**What is being asked:** Transcribe the data that follows without changing a word, and omit the pictures.

━━━━━━

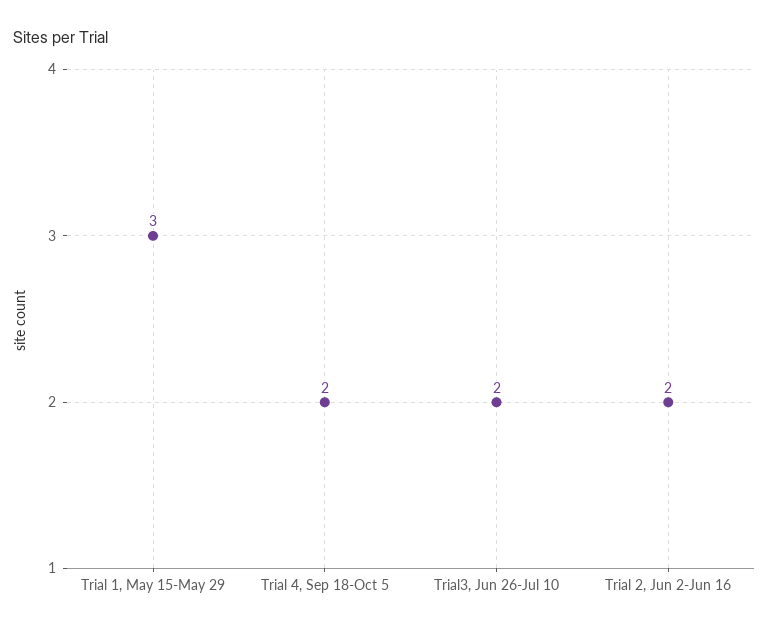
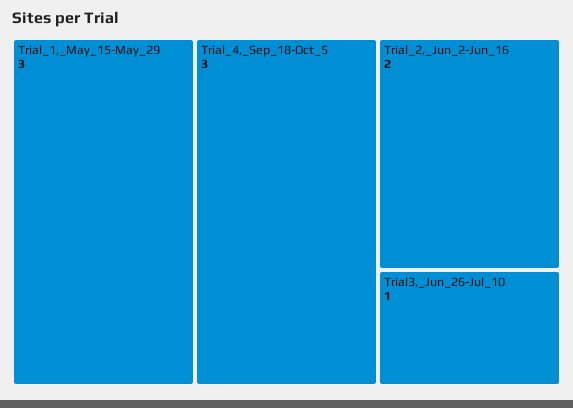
  {
    "Trial 1, May 15-May 29": 3,
-   "Trial 4, Sep 18-Oct 5": 2,
+   "Trial 4, Sep 18-Oct 5": 3,
-   "Trial3, Jun 26-Jul 10": 2,
+   "Trial3, Jun 26-Jul 10": 1,
    "Trial 2, Jun 2-Jun 16": 2
  }

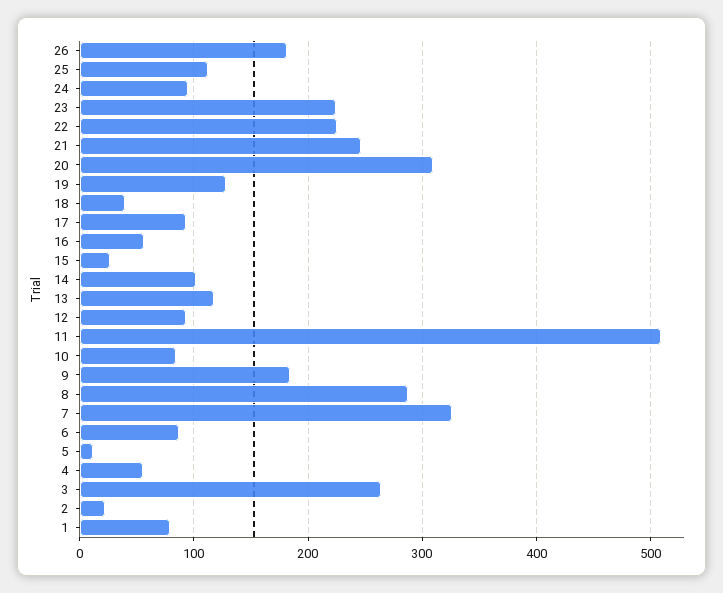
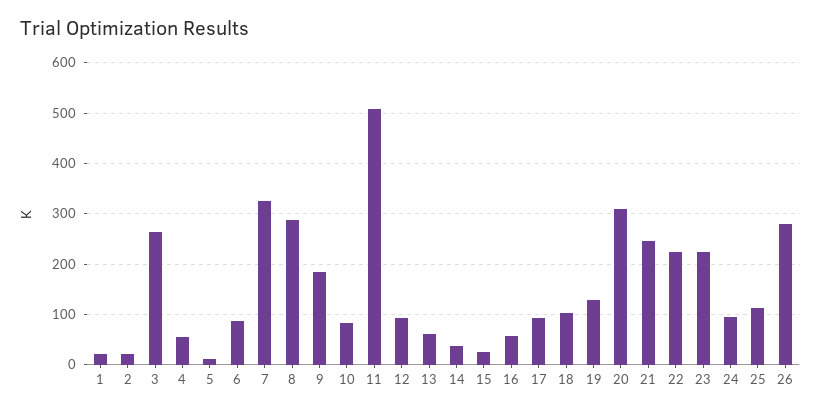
  {
-   "26": 180,
+   "26": 280,
    "25": 110,
    "24": 100,
    "23": 220,
    "22": 230,
    "21": 250,
    "20": 310,
    "19": 130,
-   "18": 40,
+   "18": 100,
    "17": 90,
    "16": 60,
    "15": 30,
-   "14": 100,
+   "14": 40,
-   "13": 120,
+   "13": 60,
    "12": 90,
    "11": 510,
    "10": 80,
    "9": 180,
    "8": 290,
    "7": 330,
    "6": 90,
    "5": 10,
    "4": 60,
    "3": 260,
    "2": 20,
-   "1": 80
+   "1": 20
  }

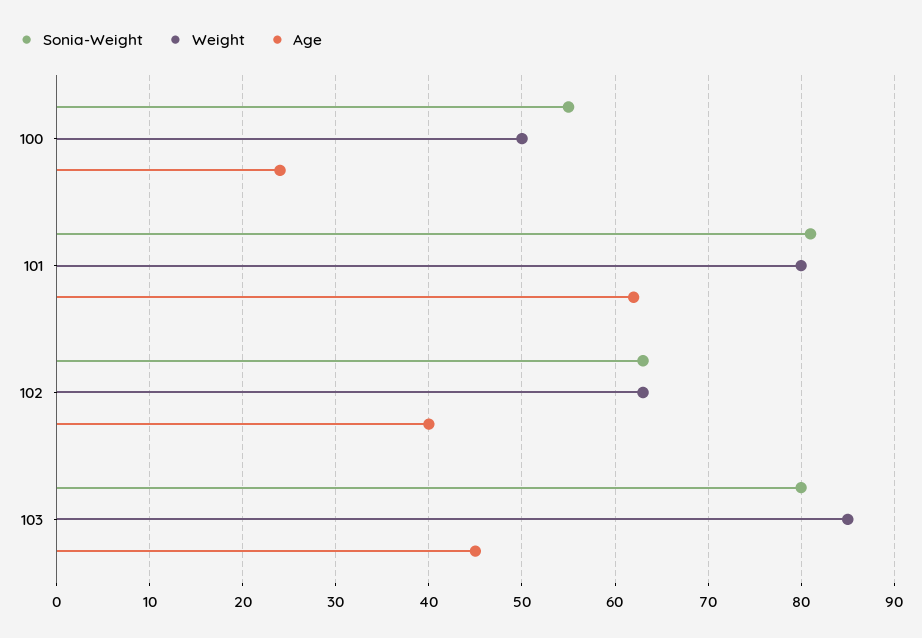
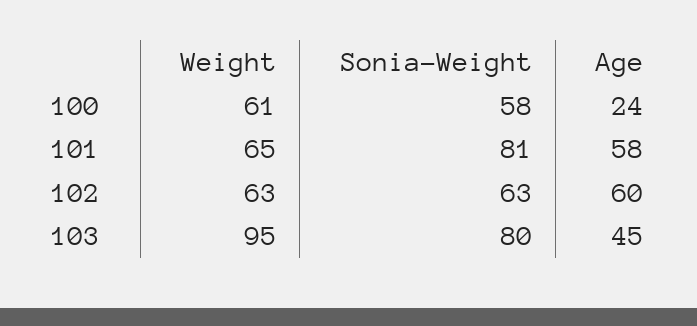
  {
    "Sonia-Weight": {
-     "100": 55,
+     "100": 58,
      "101": 81,
      "102": 63,
      "103": 80
    },
    "Weight": {
-     "100": 50,
+     "100": 61,
-     "101": 80,
+     "101": 65,
      "102": 63,
-     "103": 85
+     "103": 95
    },
    "Age": {
      "100": 24,
-     "101": 62,
+     "101": 58,
-     "102": 40,
+     "102": 60,
      "103": 45
    }
  }

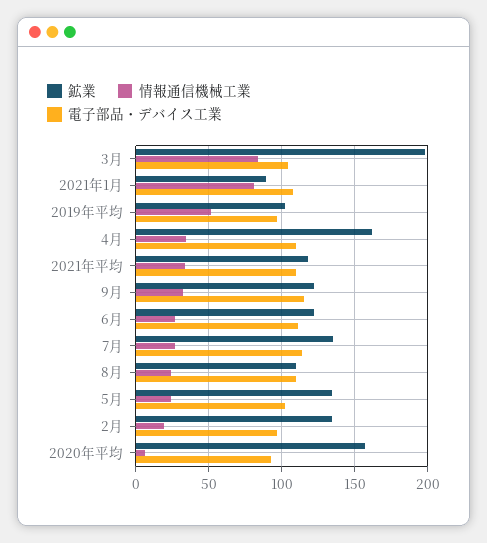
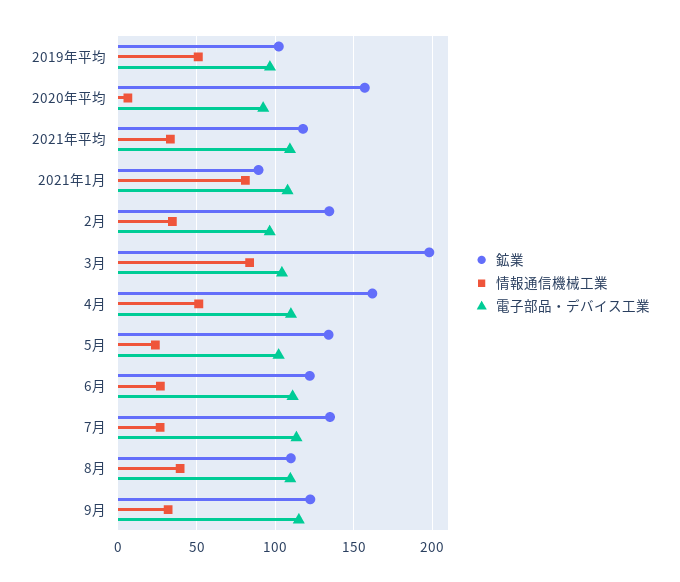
  {
    "鉱業": {
      "3月": 200,
      "2021年1月": 90,
      "2019年平均": 100,
      "4月": 160,
      "2021年平均": 120,
      "9月": 120,
      "6月": 120,
      "7月": 135,
      "8月": 110,
      "5月": 135,
      "2月": 135,
      "2020年平均": 155
    },
    "情報通信機械工業": {
      "3月": 85,
      "2021年1月": 80,
      "2019年平均": 50,
-     "4月": 35,
+     "4月": 50,
      "2021年平均": 35,
      "9月": 30,
      "6月": 25,
      "7月": 25,
-     "8月": 25,
+     "8月": 40,
      "5月": 25,
-     "2月": 20,
+     "2月": 35,
      "2020年平均": 5
    },
    "電子部品・デバイス工業": {
      "3月": 105,
      "2021年1月": 110,
      "2019年平均": 95,
      "4月": 110,
      "2021年平均": 110,
      "9月": 115,
      "6月": 110,
      "7月": 115,
      "8月": 110,
      "5月": 100,
      "2月": 95,
      "2020年平均": 90
    }
  }

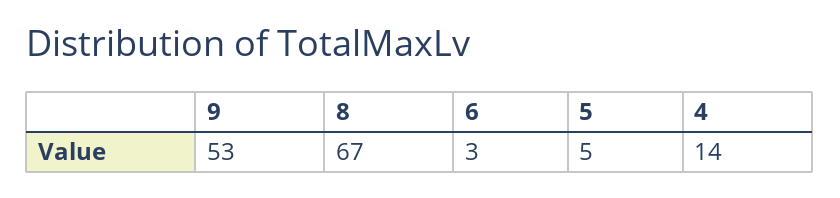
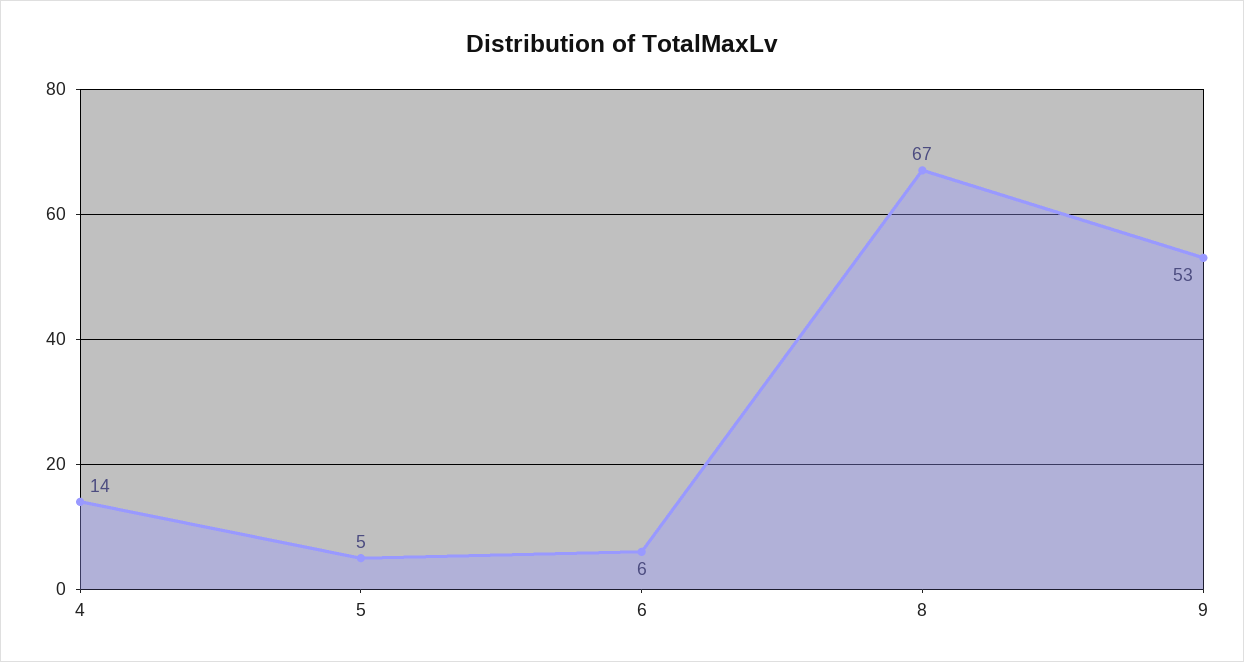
  {
    "9": 53,
    "8": 67,
-   "6": 3,
+   "6": 6,
    "5": 5,
    "4": 14
  }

━━━━━━

**Solved problem:**
  {
    "Trial 1, May 15-May 29": 3,
-   "Trial 4, Sep 18-Oct 5": 2,
+   "Trial 4, Sep 18-Oct 5": 3,
-   "Trial3, Jun 26-Jul 10": 2,
+   "Trial3, Jun 26-Jul 10": 1,
    "Trial 2, Jun 2-Jun 16": 2
  }

  {
-   "26": 180,
+   "26": 280,
    "25": 110,
    "24": 100,
    "23": 220,
    "22": 230,
    "21": 250,
    "20": 310,
    "19": 130,
-   "18": 40,
+   "18": 100,
    "17": 90,
    "16": 60,
    "15": 30,
-   "14": 100,
+   "14": 40,
-   "13": 120,
+   "13": 60,
    "12": 90,
    "11": 510,
    "10": 80,
    "9": 180,
    "8": 290,
    "7": 330,
    "6": 90,
    "5": 10,
    "4": 60,
    "3": 260,
    "2": 20,
-   "1": 80
+   "1": 20
  }

  {
    "Sonia-Weight": {
-     "100": 55,
+     "100": 58,
      "101": 81,
      "102": 63,
      "103": 80
    },
    "Weight": {
-     "100": 50,
+     "100": 61,
-     "101": 80,
+     "101": 65,
      "102": 63,
-     "103": 85
+     "103": 95
    },
    "Age": {
      "100": 24,
-     "101": 62,
+     "101": 58,
-     "102": 40,
+     "102": 60,
      "103": 45
    }
  }

  {
    "鉱業": {
      "3月": 200,
      "2021年1月": 90,
      "2019年平均": 100,
      "4月": 160,
      "2021年平均": 120,
      "9月": 120,
      "6月": 120,
      "7月": 135,
      "8月": 110,
      "5月": 135,
      "2月": 135,
      "2020年平均": 155
    },
    "情報通信機械工業": {
      "3月": 85,
      "2021年1月": 80,
      "2019年平均": 50,
-     "4月": 35,
+     "4月": 50,
      "2021年平均": 35,
      "9月": 30,
      "6月": 25,
      "7月": 25,
-     "8月": 25,
+     "8月": 40,
      "5月": 25,
-     "2月": 20,
+     "2月": 35,
      "2020年平均": 5
    },
    "電子部品・デバイス工業": {
      "3月": 105,
      "2021年1月": 110,
      "2019年平均": 95,
      "4月": 110,
      "2021年平均": 110,
      "9月": 115,
      "6月": 110,
      "7月": 115,
      "8月": 110,
      "5月": 100,
      "2月": 95,
      "2020年平均": 90
    }
  }

  {
    "9": 53,
    "8": 67,
-   "6": 3,
+   "6": 6,
    "5": 5,
    "4": 14
  }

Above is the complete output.